Material for this task:
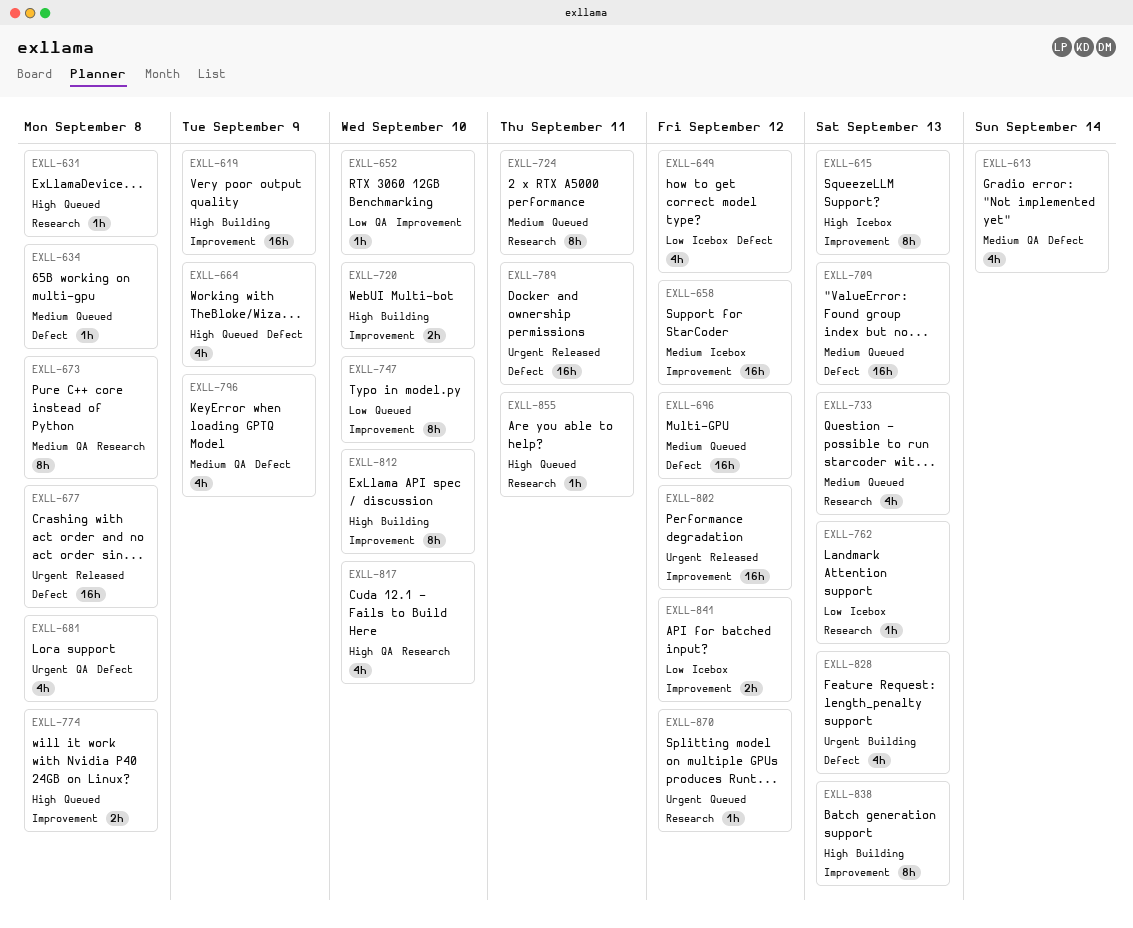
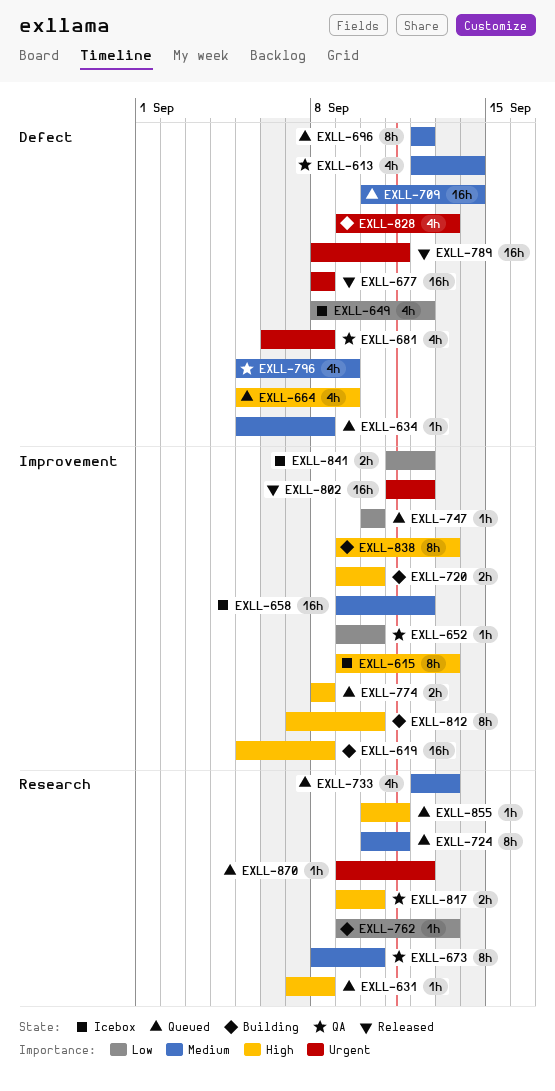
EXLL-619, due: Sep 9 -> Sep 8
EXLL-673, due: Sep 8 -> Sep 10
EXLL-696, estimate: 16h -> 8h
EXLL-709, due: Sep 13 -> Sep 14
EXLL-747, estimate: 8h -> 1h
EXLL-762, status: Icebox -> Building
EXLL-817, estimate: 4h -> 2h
---
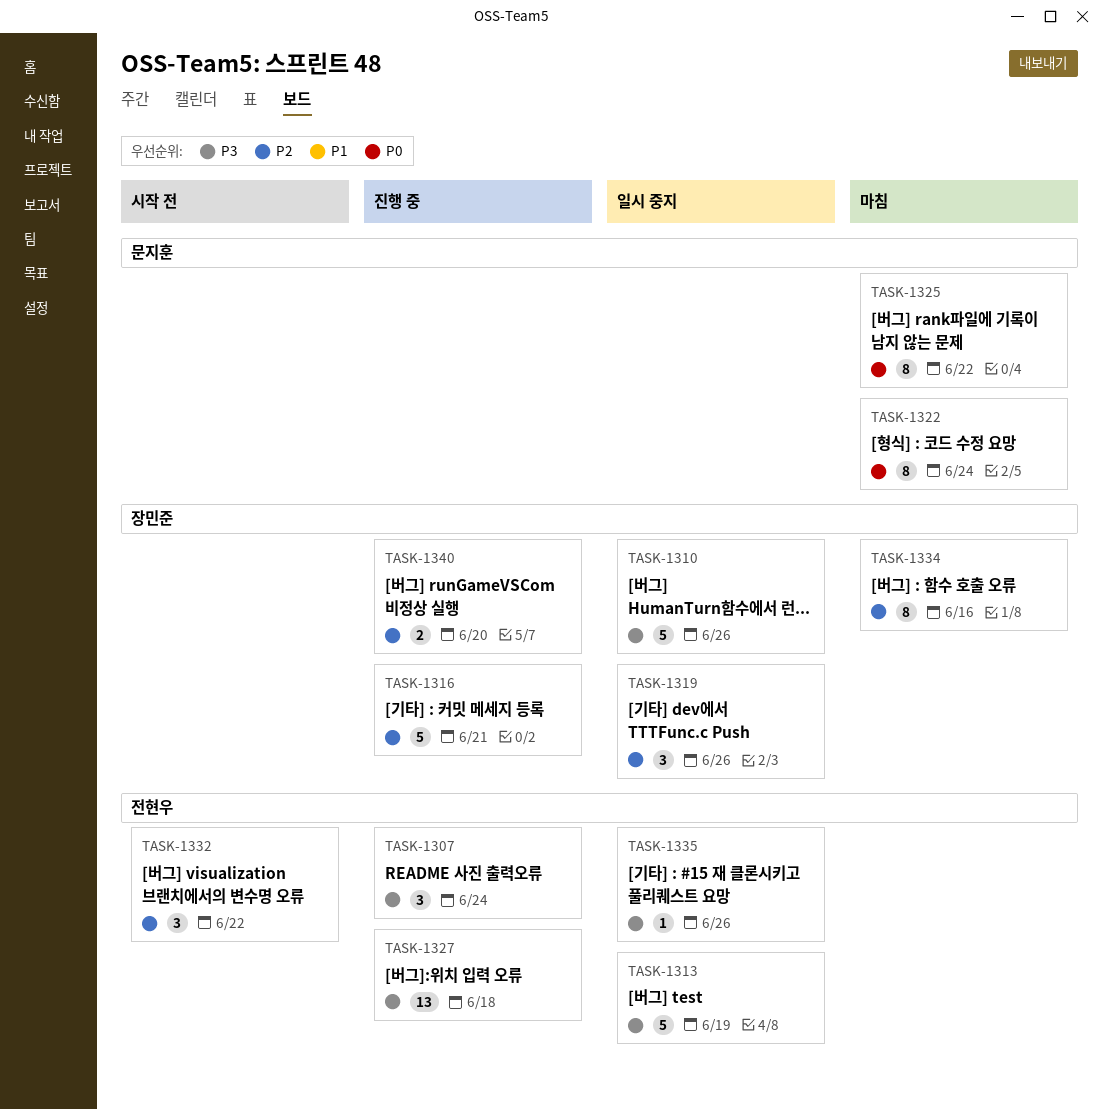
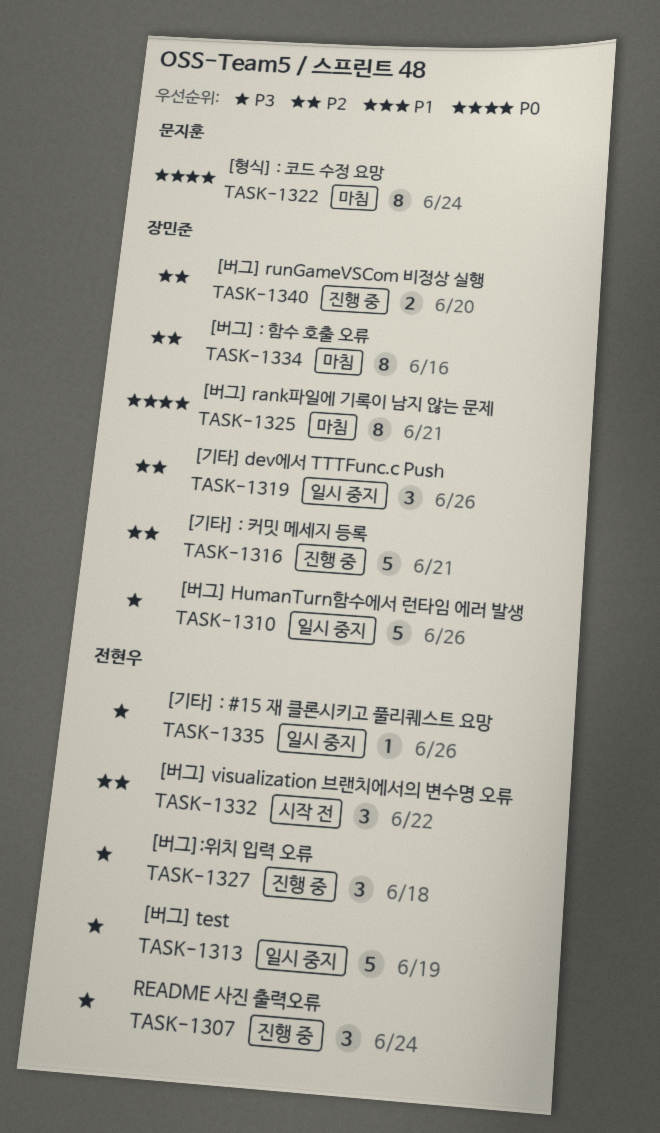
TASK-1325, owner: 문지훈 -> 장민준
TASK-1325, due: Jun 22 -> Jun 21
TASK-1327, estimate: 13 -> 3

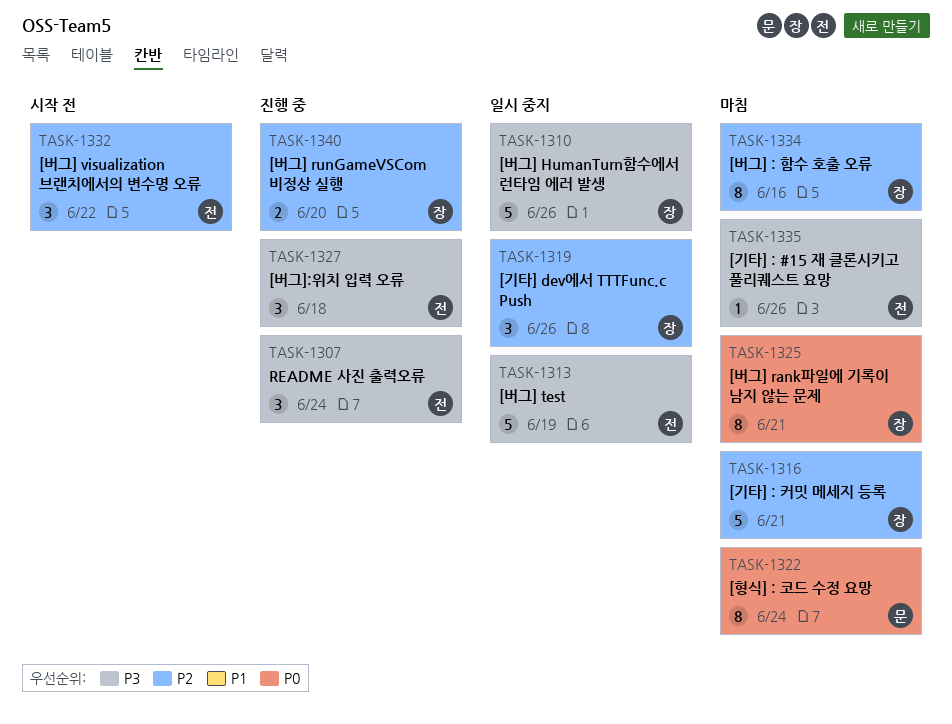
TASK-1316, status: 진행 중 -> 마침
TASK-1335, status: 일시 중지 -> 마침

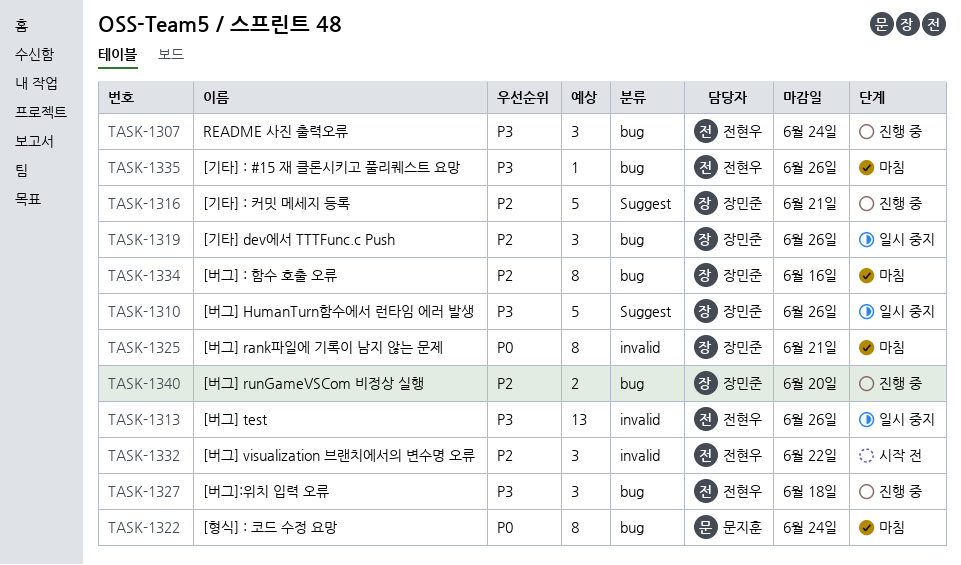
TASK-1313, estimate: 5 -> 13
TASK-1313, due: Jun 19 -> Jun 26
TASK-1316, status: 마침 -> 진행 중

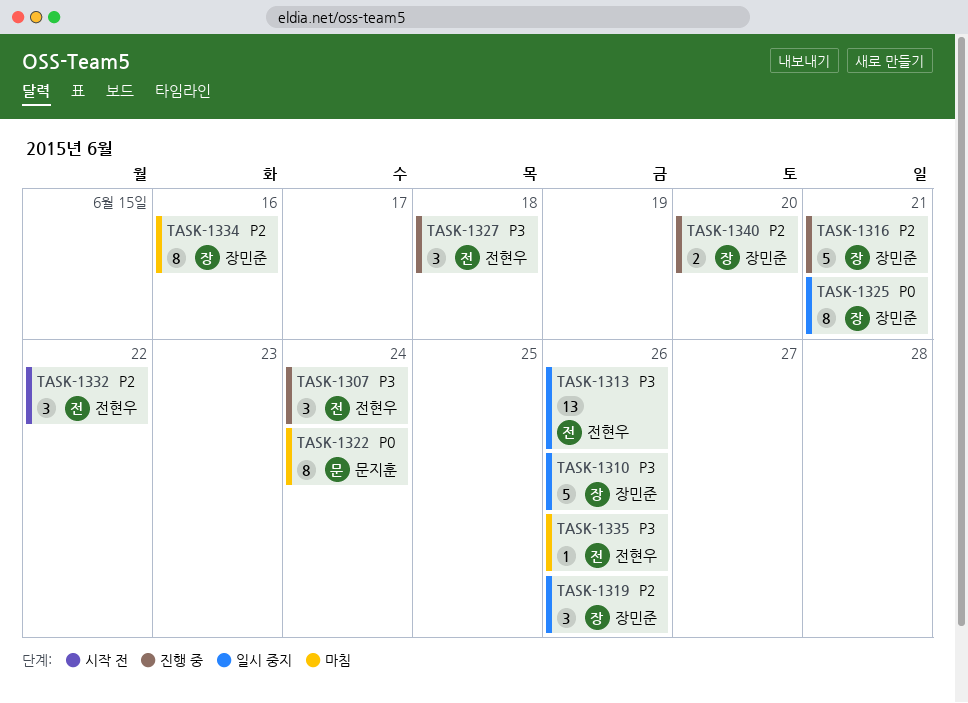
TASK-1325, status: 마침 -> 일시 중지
* * *
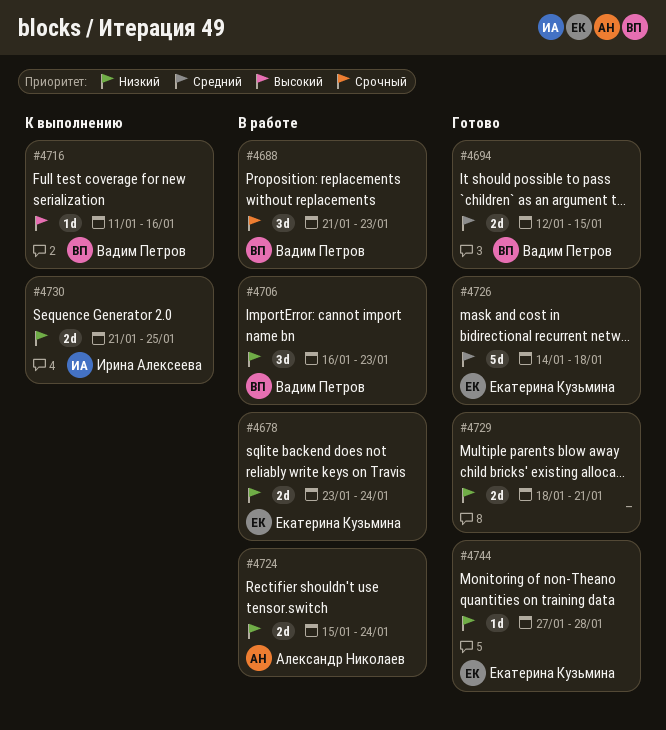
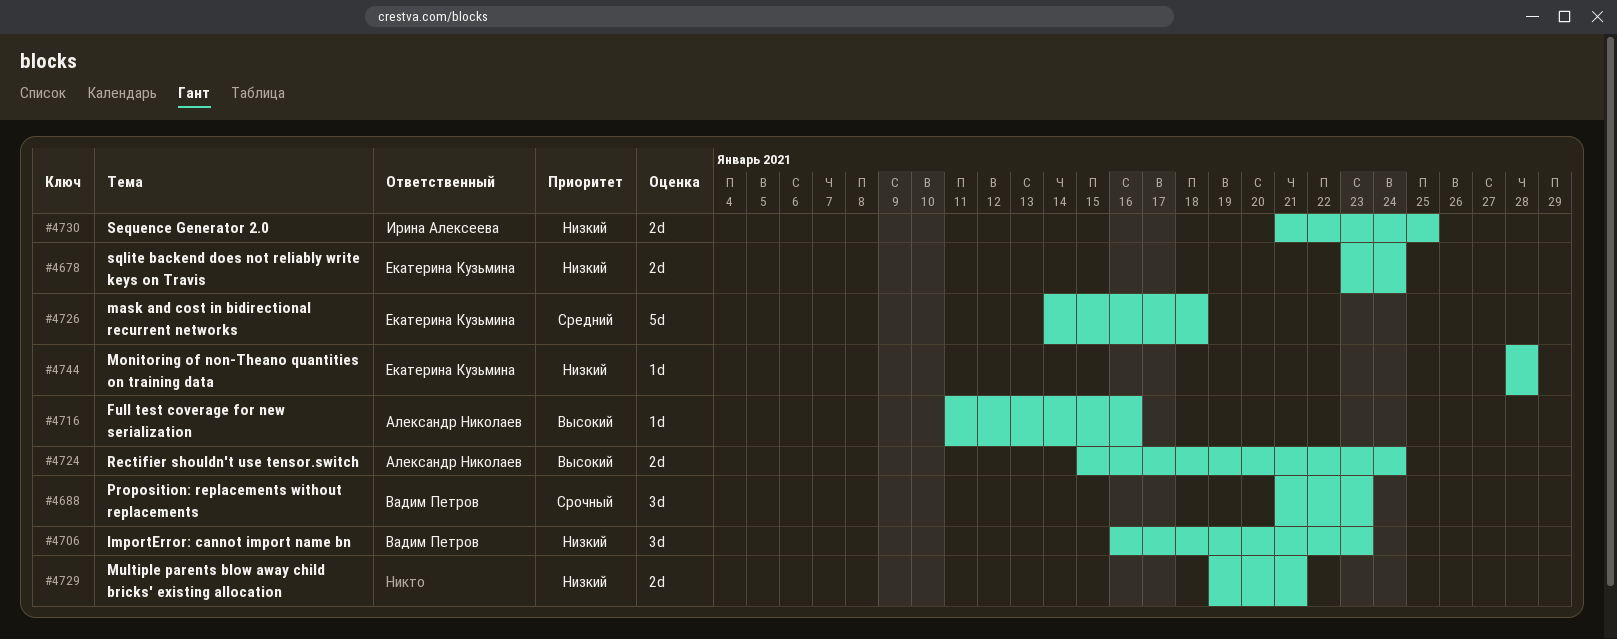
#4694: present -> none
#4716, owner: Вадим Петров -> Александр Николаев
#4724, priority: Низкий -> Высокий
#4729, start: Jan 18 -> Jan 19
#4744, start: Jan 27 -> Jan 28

To do:
Using the entries above, extract exactly the lines from the one that contains "TASK-1313, estimate: 5 -> 13" through the one that contains "TASK-1325, status: 마침 -> 일시 중지". Do not carry over any pictures.

Answer for this exercise:
TASK-1313, estimate: 5 -> 13
TASK-1313, due: Jun 19 -> Jun 26
TASK-1316, status: 마침 -> 진행 중

TASK-1325, status: 마침 -> 일시 중지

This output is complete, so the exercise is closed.